--- EXTRACTED DATA ---

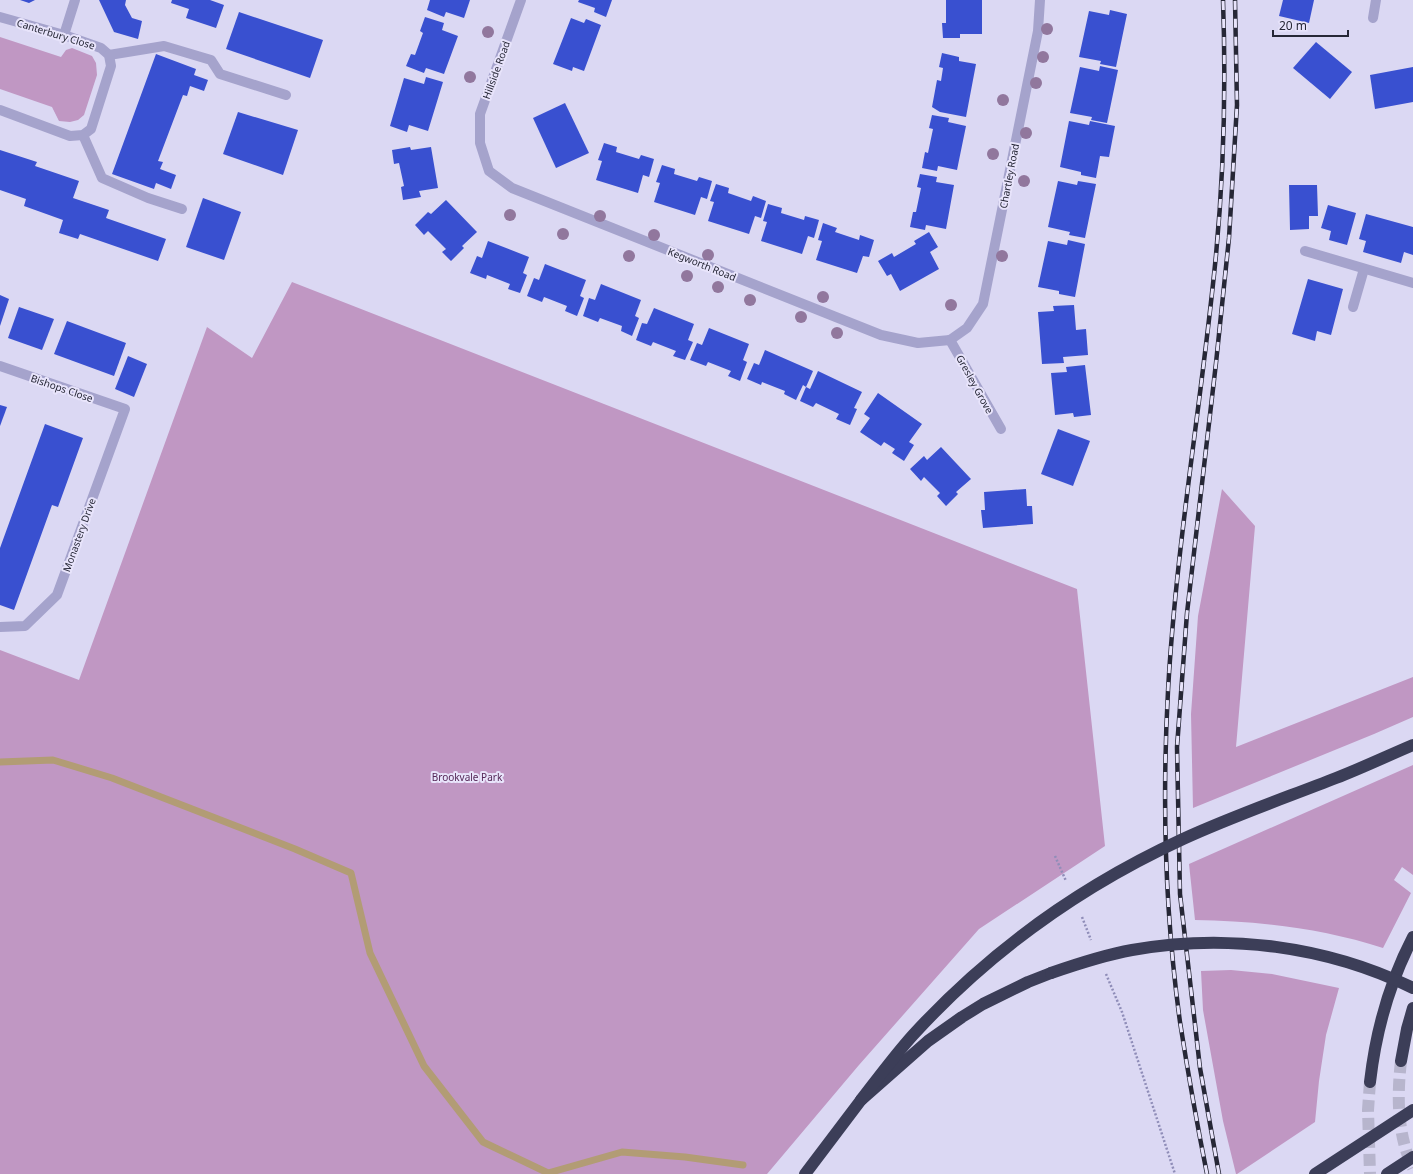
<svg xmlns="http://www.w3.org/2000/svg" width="1413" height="1174" font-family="'Noto Sans',sans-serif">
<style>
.green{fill:#c097c3}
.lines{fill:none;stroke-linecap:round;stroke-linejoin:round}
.stream{stroke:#b29c75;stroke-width:7}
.building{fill:#3950d0}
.motorway-tunnel{stroke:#b7b5cd;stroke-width:12;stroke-dasharray:12 6;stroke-linecap:butt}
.path{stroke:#8f8db8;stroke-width:2.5;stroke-dasharray:2 2;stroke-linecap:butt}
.minor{stroke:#a5a3cc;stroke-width:10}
.motorway{stroke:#3c3e58;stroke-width:12}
.rail-casing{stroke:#262736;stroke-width:4.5}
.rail{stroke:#e8e4fb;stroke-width:3;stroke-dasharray:9;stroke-linecap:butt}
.motorway-bridge{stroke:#3c3e58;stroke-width:12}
.tree{fill:#91779d}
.labels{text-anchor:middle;stroke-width:4;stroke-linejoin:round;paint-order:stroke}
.street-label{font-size:10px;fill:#262736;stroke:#e8e4fb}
.park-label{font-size:10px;fill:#552757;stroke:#e8e4fb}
</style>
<rect width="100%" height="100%" fill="#dbd8f3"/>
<g class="green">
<polygon points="0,37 61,57 66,50 72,48 92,56 96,63 97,75 84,115 78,120 70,122 59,121 52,107 0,89"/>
<polygon points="292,282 1077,589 1105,846 979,929 859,1065 767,1174 0,1174 0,650 79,680 207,327 252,358"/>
<polygon points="1222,489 1255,526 1236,747 1413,677 1413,717 1374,734 1193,808 1191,714 1198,616"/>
<path d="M1413 765V875L1402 867 1394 880 1411 893 1383 948C1322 928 1258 921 1195 920L1189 864Z"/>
<polygon points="1231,970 1272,974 1339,988 1326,1035 1319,1081 1315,1122 1237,1174 1236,1174 1223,1121 1203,1010 1201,971"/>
</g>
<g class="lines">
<polyline class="stream" points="0,762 53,760 112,778 295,849 351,873 370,953 424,1066 483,1142 548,1173 622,1152 685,1157 743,1165"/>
</g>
<g class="building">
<polygon points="20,0 35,0 29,3"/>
<polygon points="99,0 126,0 125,5 132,18 142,21 138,39 114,32"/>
<polygon points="172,0 210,0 224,5 216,28 186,18 189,9 171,3"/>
<polygon points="430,0 470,0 464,18 446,12 444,17 427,10"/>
<polygon points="579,0 612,0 606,17 594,12 595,8 578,2"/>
<polygon points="946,0 982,0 982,34 960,34 960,38 943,38 942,23 946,23"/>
<polygon points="1283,0 1314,0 1309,23 1279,16"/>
<polygon points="1110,10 1127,14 1116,67 1100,64 1101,61 1079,57 1089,11 1109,15"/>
<polygon points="239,12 323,40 310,78 226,49"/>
<polygon points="425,17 444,23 442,30 458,36 444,74 426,68 424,73 406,66 411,54 415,55 423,33 420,31"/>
<polygon points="571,18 584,23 586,19 601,25 584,71 573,67 572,71 553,64"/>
<polygon points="1316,42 1352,72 1330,99 1293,68"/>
<polygon points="942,53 959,57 959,61 976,64 966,117 940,112 932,107 937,80 941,81 943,68 939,67"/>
<polygon points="156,54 196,69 194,75 208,80 204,91 190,86 187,96 183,95 158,161 163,162 160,169 176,175 171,189 156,183 154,189 112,174"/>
<polygon points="1100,66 1118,70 1107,123 1091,120 1092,117 1070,113 1080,67 1099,71"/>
<polygon points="1413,67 1413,102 1375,109 1370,75"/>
<polygon points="426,77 443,82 428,131 409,125 407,132 390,126 404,78 424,84"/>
<polygon points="565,103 589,153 556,168 533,118"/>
<polygon points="238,112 298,130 283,175 223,154"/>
<polygon points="932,115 949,118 948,122 966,126 957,170 938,166 937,171 922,168 925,152 928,153 933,129 929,128"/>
<polygon points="1069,121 1089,125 1090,121 1115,126 1109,157 1100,156 1096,178 1081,175 1081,172 1060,167"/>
<polygon points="604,143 617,147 616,152 639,159 641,155 654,159 649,177 643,175 638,193 596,180 602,161 598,160"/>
<polygon points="410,147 411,150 431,147 438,188 419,191 421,197 403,200 401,187 404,186 399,163 394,164 392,150"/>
<polygon points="0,150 37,162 35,166 79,181 73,198 109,210 106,218 166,239 158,261 80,234 78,239 59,233 63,220 24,206 26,199 0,190"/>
<polygon points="662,165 675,169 674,174 697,181 699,177 712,181 707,199 701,197 695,215 654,202 660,183 656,182"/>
<polygon points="920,174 937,177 936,182 954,185 946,229 926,225 925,230 910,227 913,212 916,212 921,188 917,187"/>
<polygon points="1058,181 1077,185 1078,181 1096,184 1085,238 1069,235 1070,232 1048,227"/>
<polygon points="716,184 729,188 728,193 751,201 753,196 766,201 761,218 755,216 749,234 708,221 714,202 710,201"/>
<polygon points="1289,185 1317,185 1318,216 1309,216 1309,229 1290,230"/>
<polygon points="203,198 241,212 224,260 186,247"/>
<polygon points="446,200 477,232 462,246 464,248 451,261 442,252 446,249 428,231 424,235 415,225 428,212 431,214"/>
<polygon points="768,204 782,208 781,213 804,220 805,216 819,220 814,238 808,236 802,254 761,241 767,222 763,221"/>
<polygon points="1328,205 1356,213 1347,245 1329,240 1331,231 1321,228"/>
<polygon points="1366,214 1413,227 1413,255 1404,252 1401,263 1363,252 1366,241 1359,239"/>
<polygon points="823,223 837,228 835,232 859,240 860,235 874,240 869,257 863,256 857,273 816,260 822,241 818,240"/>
<polygon points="929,232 938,247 930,252 939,269 900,291 891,274 887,276 878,261 892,253 894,257 916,244 914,241"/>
<polygon points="1068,240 1085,244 1075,297 1059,294 1059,291 1038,287 1048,241 1067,245"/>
<polygon points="488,241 529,257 523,273 527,275 520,293 508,289 510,284 487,275 486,279 470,273 477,256 482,258"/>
<polygon points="545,264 586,280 580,296 584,298 577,316 565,311 567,306 544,297 542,302 527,296 534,278 539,280"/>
<polygon points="1308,279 1343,289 1331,335 1317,331 1315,341 1292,334"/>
<polygon points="601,284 641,300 635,316 639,318 632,336 621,331 622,326 600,318 598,322 583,316 589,298 595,300"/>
<polygon points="0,295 9,299 0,326"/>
<polygon points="1074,305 1076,330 1086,329 1088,355 1063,357 1064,363 1042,364 1038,312 1054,311 1053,306"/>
<polygon points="19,307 54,319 42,350 8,338"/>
<polygon points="654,308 694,324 688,340 693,342 685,360 673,356 676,351 653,342 651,346 636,340 642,323 647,324"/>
<polygon points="67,321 126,343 114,376 54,354"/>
<polygon points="709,328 749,344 743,360 747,362 740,381 728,376 731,371 708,362 706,366 690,360 697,343 702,345"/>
<polygon points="765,350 813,371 806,387 803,385 796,400 784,394 785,391 762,382 761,385 747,379 754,363 759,365"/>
<polygon points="128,356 147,364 134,397 115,389"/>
<polygon points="1085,365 1091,415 1074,417 1073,413 1055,415 1051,373 1067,372 1066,367"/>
<polygon points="818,371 862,392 854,408 857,409 850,425 836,419 839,414 816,403 813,407 800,401 806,387 810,389"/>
<polygon points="878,393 922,424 909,442 914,445 904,461 892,453 895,449 884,442 881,446 860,432 870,418 864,414"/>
<polygon points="0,405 7,407 0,426"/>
<polygon points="45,424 83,438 58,507 52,505 14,610 0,605 0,548"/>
<polygon points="1058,429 1090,441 1073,486 1041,474"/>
<polygon points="941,447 971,479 956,492 958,494 946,506 937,496 940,493 924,477 921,481 910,469 924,456 927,460"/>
<polygon points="1026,489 1027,506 1032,506 1033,524 983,528 981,510 985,510 984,492"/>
</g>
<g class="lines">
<g class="motorway-tunnel">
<path d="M1401 1061C1397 1097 1397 1134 1413 1168"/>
<polyline points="1370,1082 1368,1110 1370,1174"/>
</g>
<g class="path">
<polyline points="1055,856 1066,881"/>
<polyline points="1082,917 1091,940"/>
<polyline points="1106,974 1122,1012 1175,1174"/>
</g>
<g class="minor">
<polyline points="521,0 480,114 480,143 489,171 512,188 881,335 918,343 950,340"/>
<polyline points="0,17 64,35 101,48 109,55 111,66 91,129 83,135 70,136 0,110"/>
<polyline points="1373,18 1376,0"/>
<polyline points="64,35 75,0"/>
<polyline points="109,55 164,46 211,60 220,74 286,95"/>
<polyline points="83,135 102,178 148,198 182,209"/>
<polyline points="1305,251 1413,283"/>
<polyline points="1353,307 1364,269"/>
<polyline points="950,340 967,328 983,304 1038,31 1040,0"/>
<polyline points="950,340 1001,429"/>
<polyline points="0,366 125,409 57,595 25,626 0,627"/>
</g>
<g class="motorway">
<polyline points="1401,1061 1407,1029 1413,1008"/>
<path d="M1370 1082C1376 1030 1389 983 1413 937"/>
<polyline points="805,1174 861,1100 928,1041 962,1017 983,1004 1028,982 1051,973"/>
</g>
<defs>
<g id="rail">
<path d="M1207 1174C1197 1124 1188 1073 1180 1022 1165 913 1162 801 1168 691 1176 545 1202 400 1216 255 1224 170 1226 85 1223 0"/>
<polyline points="1219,1174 1200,1068 1180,894 1177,747 1187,613 1216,363 1229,238 1237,105 1235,0"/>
</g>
</defs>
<use href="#rail" class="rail-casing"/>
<use href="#rail" class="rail"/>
<g class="motorway-bridge">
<path d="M1051 973C1077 964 1104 955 1132 950 1227 933 1327 946 1413 988"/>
<path d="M861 1100C878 1078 895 1055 913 1035 989 952 1081 886 1183 839 1233 816 1285 798 1336 778 1362 768 1387 756 1413 745"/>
<polyline points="1315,1174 1413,1110"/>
<polyline points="1387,1174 1413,1157"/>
</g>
</g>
<g class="tree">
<circle cx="1047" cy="29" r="6"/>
<circle cx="488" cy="32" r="6"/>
<circle cx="1043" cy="57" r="6"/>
<circle cx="470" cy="77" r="6"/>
<circle cx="1036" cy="83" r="6"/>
<circle cx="1003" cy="100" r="6"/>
<circle cx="1026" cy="133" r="6"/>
<circle cx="993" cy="154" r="6"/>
<circle cx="1024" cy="181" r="6"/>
<circle cx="510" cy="215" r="6"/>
<circle cx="600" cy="216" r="6"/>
<circle cx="563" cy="234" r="6"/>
<circle cx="654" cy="235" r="6"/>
<circle cx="708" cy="255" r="6"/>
<circle cx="629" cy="256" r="6"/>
<circle cx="1002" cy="256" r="6"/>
<circle cx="687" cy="276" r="6"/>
<circle cx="718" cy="287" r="6"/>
<circle cx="823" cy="297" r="6"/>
<circle cx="750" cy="300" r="6"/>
<circle cx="951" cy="305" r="6"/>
<circle cx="801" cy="317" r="6"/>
<circle cx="837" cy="333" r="6"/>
</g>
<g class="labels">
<g class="street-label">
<text transform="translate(56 34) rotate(17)" y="4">Canterbury Close</text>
<text transform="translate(496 70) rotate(-70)" y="4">Hillside Road</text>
<text transform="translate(1009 176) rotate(-79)" y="4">Chartley Road</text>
<text transform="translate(702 264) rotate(22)" y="4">Kegworth Road</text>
<text transform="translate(975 384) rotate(61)" y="4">Gresley Grove</text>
<text transform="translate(62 388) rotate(19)" y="4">Bishops Close</text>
<text transform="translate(79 535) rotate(-70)" y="4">Monastery Drive</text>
</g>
<g class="park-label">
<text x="467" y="781">Brookvale Park</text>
</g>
</g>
<path d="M1273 30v6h75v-6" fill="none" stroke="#262736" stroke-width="2"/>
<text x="1279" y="30" font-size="12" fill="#262736" stroke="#e8e4fb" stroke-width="3" paint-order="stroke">20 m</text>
</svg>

---

*WHAT NEEDS TO BE DONE:* Go through the records above and return each line in which the word "round" occurs.

*ANSWER SECTION:*
.lines{fill:none;stroke-linecap:round;stroke-linejoin:round}
.labels{text-anchor:middle;stroke-width:4;stroke-linejoin:round;paint-order:stroke}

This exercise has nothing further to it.